Taylor Hornby, the security engineer who discovered the vulnerability on May 29, 2026, used AI to review the Orchard circuit, the cryptographic plumbing that powers Zcash’s most advanced privacy features. The market’s reaction was swift and brutal: ZEC’s price cratered between 38% and 50%, wiping out more than $5B from a market cap that had peaked around $10B.

A $200 audit that uncovered a billion-dollar risk

The entire AI-assisted audit cost roughly $200 in API credits. The unsubsidized value of those same API tokens would have been around $20,000, meaning the audit ran on heavily discounted compute.

The vulnerability itself was a soundness bug.
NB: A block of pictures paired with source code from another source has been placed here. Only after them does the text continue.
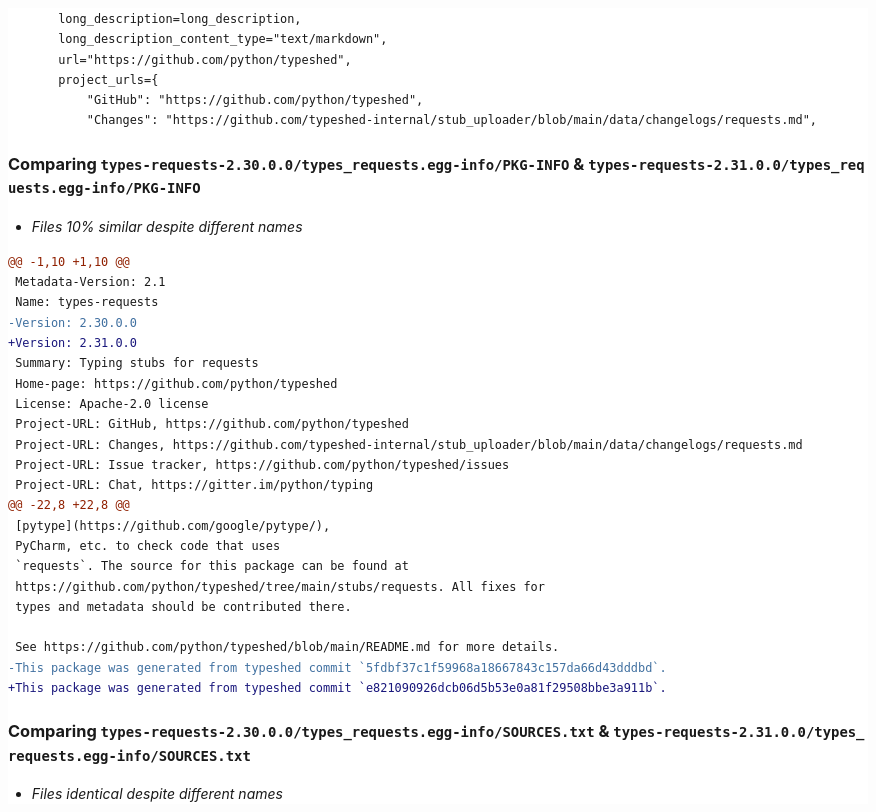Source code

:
 ```diff
       long_description=long_description,
       long_description_content_type="text/markdown",
       url="https://github.com/python/typeshed",
       project_urls={
           "GitHub": "https://github.com/python/typeshed",
           "Changes": "https://github.com/typeshed-internal/stub_uploader/blob/main/data/changelogs/requests.md",
```

### Comparing `types-requests-2.30.0.0/types_requests.egg-info/PKG-INFO` & `types-requests-2.31.0.0/types_requests.egg-info/PKG-INFO`

 * *Files 10% similar despite different names*

```diff
@@ -1,10 +1,10 @@
 Metadata-Version: 2.1
 Name: types-requests
-Version: 2.30.0.0
+Version: 2.31.0.0
 Summary: Typing stubs for requests
 Home-page: https://github.com/python/typeshed
 License: Apache-2.0 license
 Project-URL: GitHub, https://github.com/python/typeshed
 Project-URL: Changes, https://github.com/typeshed-internal/stub_uploader/blob/main/data/changelogs/requests.md
 Project-URL: Issue tracker, https://github.com/python/typeshed/issues
 Project-URL: Chat, https://gitter.im/python/typing
@@ -22,8 +22,8 @@
 [pytype](https://github.com/google/pytype/),
 PyCharm, etc. to check code that uses
 `requests`. The source for this package can be found at
 https://github.com/python/typeshed/tree/main/stubs/requests. All fixes for
 types and metadata should be contributed there.
 
 See https://github.com/python/typeshed/blob/main/README.md for more details.
-This package was generated from typeshed commit `5fdbf37c1f59968a18667843c157da66d43dddbd`.
+This package was generated from typeshed commit `e821090926dcb06d5b53e0a81f29508bbe3a911b`.
```

### Comparing `types-requests-2.30.0.0/types_requests.egg-info/SOURCES.txt` & `types-requests-2.31.0.0/types_requests.egg-info/SOURCES.txt`

 * *Files identical despite different names*

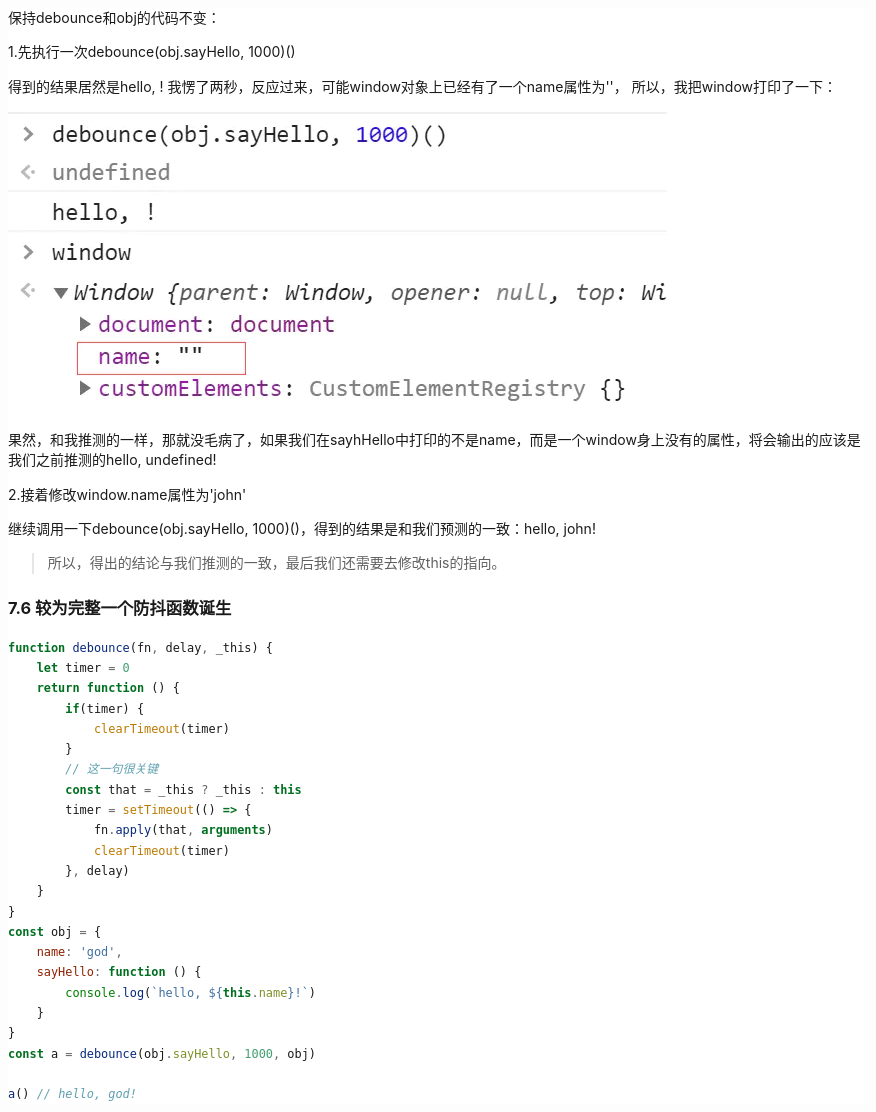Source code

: 保持debounce和obj的代码不变：

1.先执行一次debounce(obj.sayHello, 1000)()

得到的结果居然是hello,  ! 我愣了两秒，反应过来，可能window对象上已经有了一个name属性为''， 所以，我把window打印了一下：

![](./images/bibao/15.png)

果然，和我推测的一样，那就没毛病了，如果我们在sayhHello中打印的不是name，而是一个window身上没有的属性，将会输出的应该是我们之前推测的hello, undefined!

2.接着修改window.name属性为'john'

继续调用一下debounce(obj.sayHello, 1000)()，得到的结果是和我们预测的一致：hello, john!


> 所以，得出的结论与我们推测的一致，最后我们还需要去修改this的指向。

### 7.6 较为完整一个防抖函数诞生

```js
function debounce(fn, delay, _this) {
    let timer = 0
    return function () {
        if(timer) {
            clearTimeout(timer)
        }
        // 这一句很关键
        const that = _this ? _this : this
        timer = setTimeout(() => {
            fn.apply(that, arguments)
            clearTimeout(timer)
        }, delay)
    }
}
const obj = {
    name: 'god',
    sayHello: function () {
        console.log(`hello, ${this.name}!`)
    }
}
const a = debounce(obj.sayHello, 1000, obj)

a() // hello, god!
```
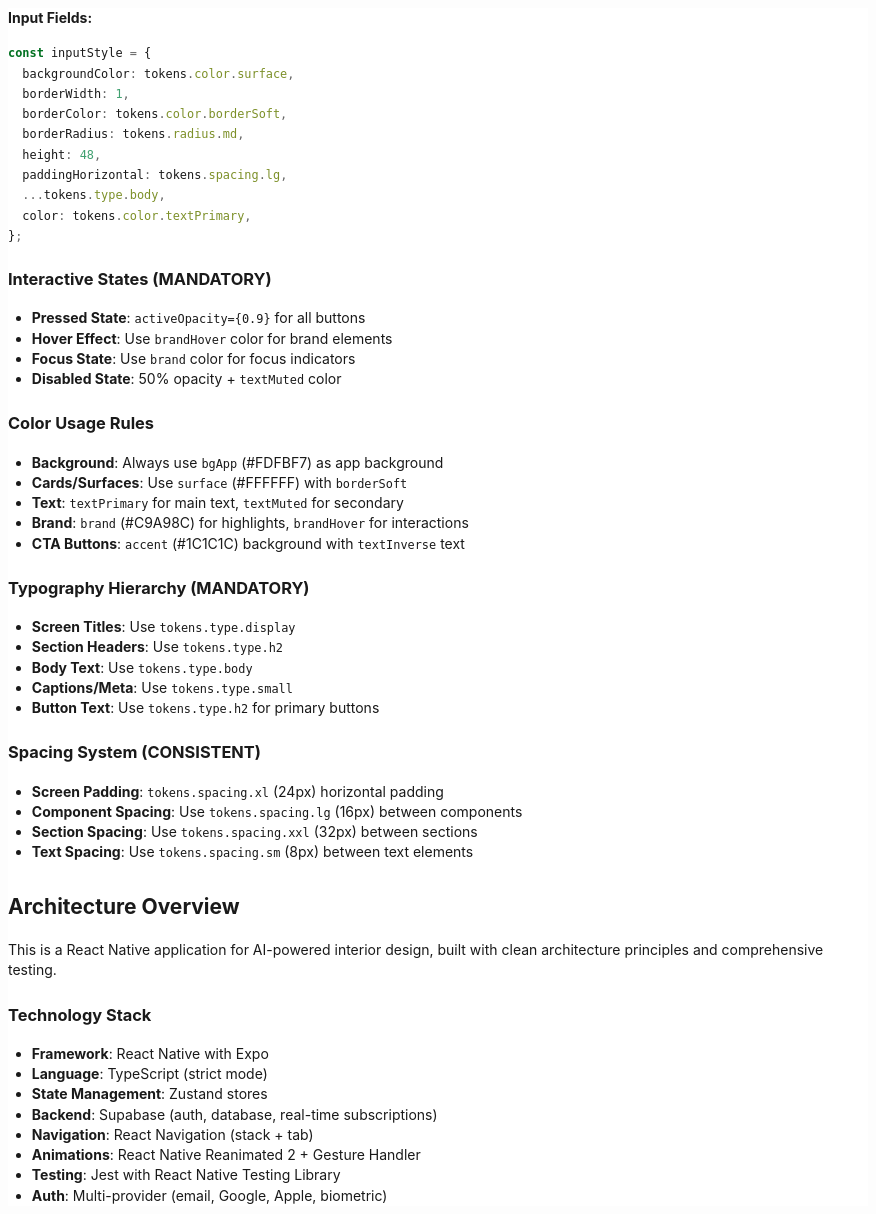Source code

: **Input Fields:**
```typescript
const inputStyle = {
  backgroundColor: tokens.color.surface,
  borderWidth: 1,
  borderColor: tokens.color.borderSoft,
  borderRadius: tokens.radius.md,
  height: 48,
  paddingHorizontal: tokens.spacing.lg,
  ...tokens.type.body,
  color: tokens.color.textPrimary,
};
```

### Interactive States (MANDATORY)
- **Pressed State**: `activeOpacity={0.9}` for all buttons
- **Hover Effect**: Use `brandHover` color for brand elements
- **Focus State**: Use `brand` color for focus indicators
- **Disabled State**: 50% opacity + `textMuted` color

### Color Usage Rules
- **Background**: Always use `bgApp` (#FDFBF7) as app background
- **Cards/Surfaces**: Use `surface` (#FFFFFF) with `borderSoft`
- **Text**: `textPrimary` for main text, `textMuted` for secondary
- **Brand**: `brand` (#C9A98C) for highlights, `brandHover` for interactions
- **CTA Buttons**: `accent` (#1C1C1C) background with `textInverse` text

### Typography Hierarchy (MANDATORY)
- **Screen Titles**: Use `tokens.type.display`
- **Section Headers**: Use `tokens.type.h2`
- **Body Text**: Use `tokens.type.body`
- **Captions/Meta**: Use `tokens.type.small`
- **Button Text**: Use `tokens.type.h2` for primary buttons

### Spacing System (CONSISTENT)
- **Screen Padding**: `tokens.spacing.xl` (24px) horizontal padding
- **Component Spacing**: Use `tokens.spacing.lg` (16px) between components
- **Section Spacing**: Use `tokens.spacing.xxl` (32px) between sections
- **Text Spacing**: Use `tokens.spacing.sm` (8px) between text elements

## Architecture Overview

This is a React Native application for AI-powered interior design, built with clean architecture principles and comprehensive testing.

### Technology Stack
- **Framework**: React Native with Expo
- **Language**: TypeScript (strict mode)
- **State Management**: Zustand stores
- **Backend**: Supabase (auth, database, real-time subscriptions)
- **Navigation**: React Navigation (stack + tab)
- **Animations**: React Native Reanimated 2 + Gesture Handler
- **Testing**: Jest with React Native Testing Library
- **Auth**: Multi-provider (email, Google, Apple, biometric)

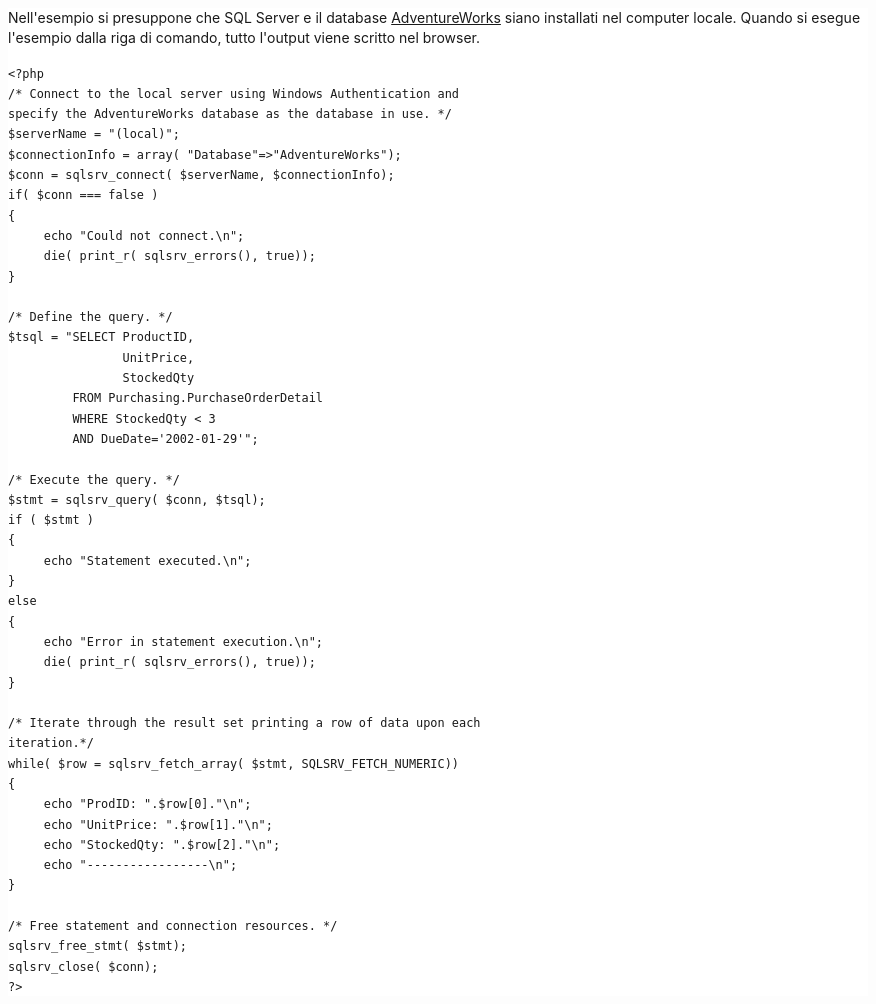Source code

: Nell'esempio si presuppone che SQL Server e il database [AdventureWorks](https://github.com/Microsoft/sql-server-samples/tree/master/samples/databases/adventure-works) siano installati nel computer locale. Quando si esegue l'esempio dalla riga di comando, tutto l'output viene scritto nel browser.  
  
```  
<?php  
/* Connect to the local server using Windows Authentication and  
specify the AdventureWorks database as the database in use. */  
$serverName = "(local)";  
$connectionInfo = array( "Database"=>"AdventureWorks");  
$conn = sqlsrv_connect( $serverName, $connectionInfo);  
if( $conn === false )  
{  
     echo "Could not connect.\n";  
     die( print_r( sqlsrv_errors(), true));  
}  
  
/* Define the query. */  
$tsql = "SELECT ProductID,  
                UnitPrice,  
                StockedQty   
         FROM Purchasing.PurchaseOrderDetail  
         WHERE StockedQty < 3   
         AND DueDate='2002-01-29'";  
  
/* Execute the query. */  
$stmt = sqlsrv_query( $conn, $tsql);  
if ( $stmt )  
{  
     echo "Statement executed.\n";  
}   
else   
{  
     echo "Error in statement execution.\n";  
     die( print_r( sqlsrv_errors(), true));  
}  
  
/* Iterate through the result set printing a row of data upon each  
iteration.*/  
while( $row = sqlsrv_fetch_array( $stmt, SQLSRV_FETCH_NUMERIC))  
{  
     echo "ProdID: ".$row[0]."\n";  
     echo "UnitPrice: ".$row[1]."\n";  
     echo "StockedQty: ".$row[2]."\n";  
     echo "-----------------\n";  
}  
  
/* Free statement and connection resources. */  
sqlsrv_free_stmt( $stmt);  
sqlsrv_close( $conn);  
?>  
```  
  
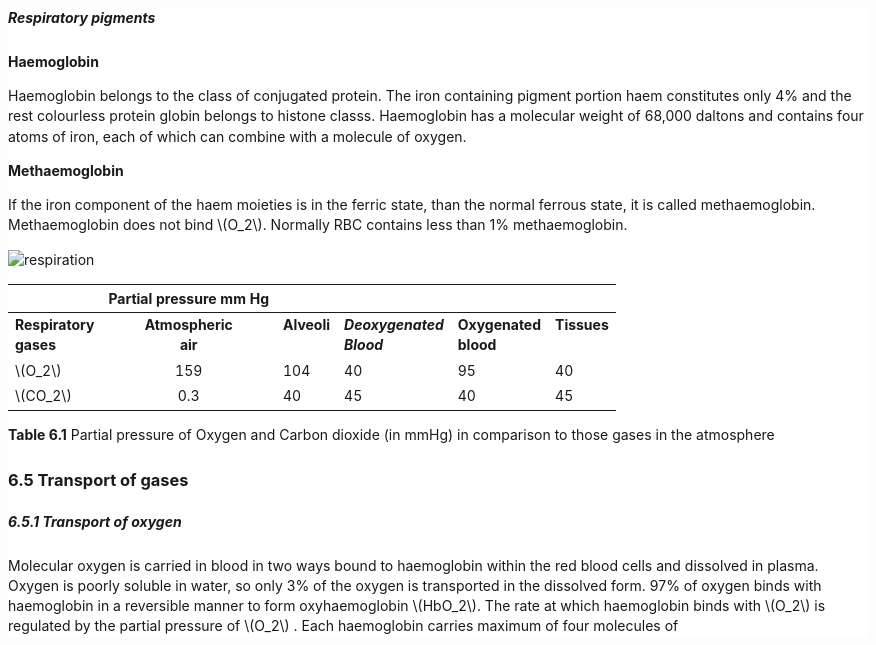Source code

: 

##### Respiratory pigments

**Haemoglobin**

Haemoglobin belongs to the class
of conjugated protein. The iron
containing pigment portion haem
constitutes only 4% and the rest
colourless protein globin belongs
to histone classs. Haemoglobin
has a molecular weight of 68,000
daltons and contains four atoms of
iron, each of which can combine with a
molecule of oxygen.

**Methaemoglobin**

If the iron component of the haem
moieties is in the ferric state, than
the normal ferrous state, it is called
methaemoglobin. Methaemoglobin does
not bind \\(O_2\\). Normally RBC contains less
than 1% methaemoglobin.


![respiration](/books/biology/zoounit3/Fig6.6.eng.png )





|  	| **Partial pressure mm Hg** 	|  	|  	|  	|  	|
|---	|:---:	|---	|---	|---	|---	|
| **Respiratory<br>gases** 	| **Atmospheric<br>air** 	| **Alveoli** 	| **_Deoxygenated<br>Blood_** 	| **Oxygenated<br>blood** 	| **Tissues** 	|
| \\(O_2\\) 	| 159 	| 104 	| 40 	| 95 	| 40 	|
| \\(CO_2\\) 	| 0.3 	| 40 	| 45 	| 40 	| 45 	|

**Table 6.1** Partial pressure of Oxygen and Carbon dioxide (in mmHg) in comparison to
those gases in the atmosphere



### 6.5 Transport of gases


##### 6.5.1 Transport of oxygen


Molecular oxygen is carried in blood in
two ways bound to haemoglobin within
the red blood cells and dissolved in
plasma. Oxygen is poorly soluble in water,
so only 3% of the oxygen is transported
in the dissolved form. 97% of ­oxygen
binds with haemoglobin in a reversible
manner to form oxyhaemoglobin
\\(HbO_2\\). The rate at which haemoglobin
binds with \\(O_2\\) is regulated by the partial
pressure of \\(O_2\\) . Each haemoglobin
carries maximum of four molecules of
In zero-knowledge proof systems, “soundness” means that a malicious actor cannot create a proof that the system accepts as valid when it shouldn’t be. A soundness bug in a shielded pool means someone could theoretically forge transaction proofs, creating new tokens out of thin air while the network’s verification logic nods along approvingly.

Zcash developers moved fast once the bug was confirmed. An emergency soft fork was implemented around June 1, followed by a hard fork designated NU6.2 on June 3, 2026. The turnaround from disclosure to network-level fix was roughly five days.

DeFi integrations face new scrutiny

Several key organizations in the Zcash ecosystem, including Shielded Labs, the Zcash Foundation, and ZODL, have proposed follow-up upgrades in response. Among these is a project called “Ironwood,” which appears focused on supply verification, essentially giving the network tools to confirm that total ZEC supply matches expectations even within shielded pools.

Developers have stated no evidence of exploitation was found, but the nature of the bug means that certainty is hard to come by.

There are already signals that similar AI-assisted audits are being planned for other privacy-focused projects, including Monero.